OMB’s proposed rule would provide Trump Administration with broad authority to impose its political agenda via more than $1 trillion in federal grant funding each year

OAKLAND — California Attorney General Rob Bonta today joined a coalition of 22 attorneys general and two governors in submitting a comment letter opposing the Office of Management and Budget's (OMB) proposed rewrite of rules governing nearly every federal grant. The proposed rule — entitled the "Regulation for Federal Financial Assistance" — would wrest the power of the purse away from Congress, provide new tools for the Trump Administration to leverage federal funds to impose a radical political agenda on states based on differences in policy, and put political appointees in charge of grantmaking. Moreover, the proposed rule would formalize practices that the courts have repeatedly blocked over the past 18 months — often in cases brought by Attorney General Bonta and other attorneys general. In the letter, Attorney General Bonta and the coalition argue that the proposed rule is unconstitutional and would threaten vital funding for education, social services, scientific research, and public safety based solely on the political whims of the Trump Administration. 

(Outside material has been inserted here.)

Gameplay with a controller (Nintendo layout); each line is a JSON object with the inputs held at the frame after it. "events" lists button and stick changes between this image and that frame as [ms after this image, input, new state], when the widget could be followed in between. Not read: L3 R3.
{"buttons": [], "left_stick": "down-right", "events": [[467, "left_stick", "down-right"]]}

“The Trump Administration is once again attempting to weaponize essential federal funding to advance its policy priorities. Except this time, it’s not just one agency, it’s almost all of them,” said Attorney General Bonta. “This proposal aims to undermine practically every industry and public service supported by federal funding by providing OMB with sweeping authority to condition or terminate grants for programs, initiatives, and research that the Trump Administration does not like. However, it is Congress, not the President, that gets to wield the power of the purse — as we’ve shown, successfully, time after time in court. This rule clearly exceeds OMB’s authority, and we urge OMB to withdraw it.” 

BACKGROUND

The U.S. Constitution is clear: Congress, not the President, decides how federal money is spent. Congress also designs spending programs intended to provide services to residents and communities — spending that the federal government generally has by virtue of the taxes paid to it by states like California. Yet, despite the constraints imposed by Congress and the U.S. Constitution, the Trump Administration has time and again attempted to terminate grants for any reason or political inclination, including the variety of Presidential Executive Orders pertaining to immigration status, “gender ideology,” athletic opportunities for transgender athletes, and diversity, equity, or inclusion, among others. 

In the past, these were largely stand-alone efforts confined to individual agencies. However, with this proposal, practically all federal grants and agencies would be impacted. By converting existing guidance into binding government-wide regulations, the rule would concentrate authority with OMB and give agencies and political appointees the power to dictate, review, and terminate discretionary funding at will.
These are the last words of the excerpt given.